Restituez mot pour mot le passage du texte sur la Société civile qui s'ouvre sur les mots contenant « Partout, la Société » et se referme sur « sortes d’instrumentalisations idéologiques. ».

■ **TEXTE ÉTUDIÉ**:
────────

Partout, la Société civile est aujourd’hui au centre des débats sur les transitions démocratiques. Si en Tunisie, la Société civile fut, au prix fort, couverte de succès jusqu’à obtenir le Prix Nobel, ailleurs notamment en Afrique subsaharienne, la Société civile est objet de controverses et de violentes critiques. Son usage y paraît souvent inapproprié, sinon incantatoire et propice à toutes sortes d’instrumentalisations idéologiques.
Si on considère que la Société civile est le corps social par opposition à la classe politique, on peut comprendre facilement le discrédit de la Société civile rwandaise. Ce discrédit est en effet à l’image de celui de la Société politique. Celle-ci a perdu son âme dans les tranchées de la guerre du pouvoir et pour le pouvoir, qui a réveillé les démons de la haine ethnique et aggravé les divisions régionales.
Au fil des dérives médiatiques et politiciennes, la démocratie et la bonne gouvernance furent prisonnières des querelles au sommet de l’Etat et ont relégué au second plan les ambitions pour le pays et les aspirations du peuple. Les ambitieux ont mis entre parenthèse le Pluralisme de représentation qui permet à toute population de se sentir engagée dans toute sa diversité.
L’autisme politique dont ont souffert et souffrent encore les dindons de la farce est un facteur gravissime dans ce paysage socio-politique brumeux.
Hier porte-parole d’une opposition armée et non armée, la Société civile est la plus grande victime des affres de la guerre et ses tragiques conséquences. Les acteurs de la Société civile furent des cibles privilégiées des milices paramilitaires. Ils sont aujourd’hui réduits au silence. Ils souffrent fort des après-guerre. Leur traumatisme se mesure aux actes qu’ils posent et qui n’ont pas assez d’échos. Certaines Associations de la Société civile et politique proche du pouvoir n’ont pas survécu à la nouvelle donne politique qui étouffe tout le monde. En exil -du moins pour les plus chanceux-, certains acteurs ne sont pas encore sortis du traumatisme. Et pourquoi pas des remords? La guerre est mauvaise pour tout le monde. La démocratie est dans l’eau.
Le discrédit de certaines Associations est trop fort à tel enseigne qu’elles agissent en désemparées. Hier formées, subventionnées et mieux écoutées par les vieilles démocraties, ces Associations prêchent aujourd’hui dans le désert. Souvent elles sont obligées de prendre des postures plutôt que des positions.

────────

■ **INFORMATIONS PRÉSENTÉES**:
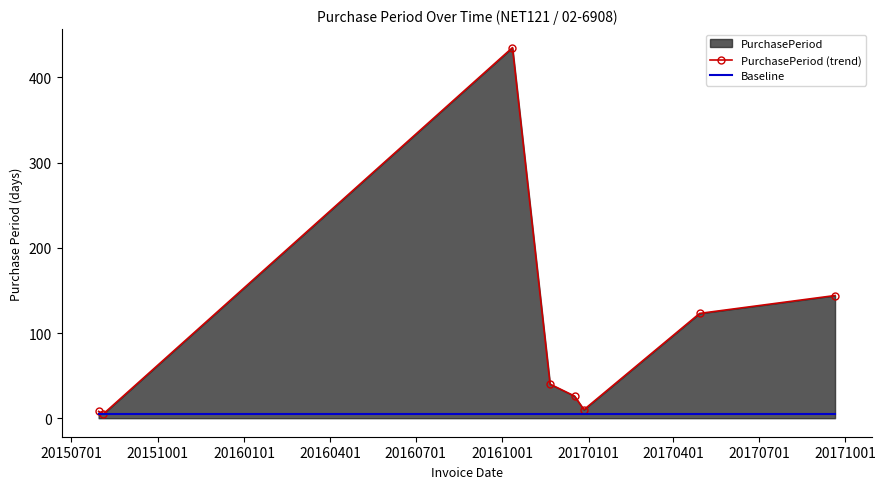

How many lines are shown in the chart?

2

────────

■ **RÉSULTAT ATTENDU**:
Partout, la Société civile est aujourd’hui au centre des débats sur les transitions démocratiques. Si en Tunisie, la Société civile fut, au prix fort, couverte de succès jusqu’à obtenir le Prix Nobel, ailleurs notamment en Afrique subsaharienne, la Société civile est objet de controverses et de violentes critiques. Son usage y paraît souvent inapproprié, sinon incantatoire et propice à toutes sortes d’instrumentalisations idéologiques.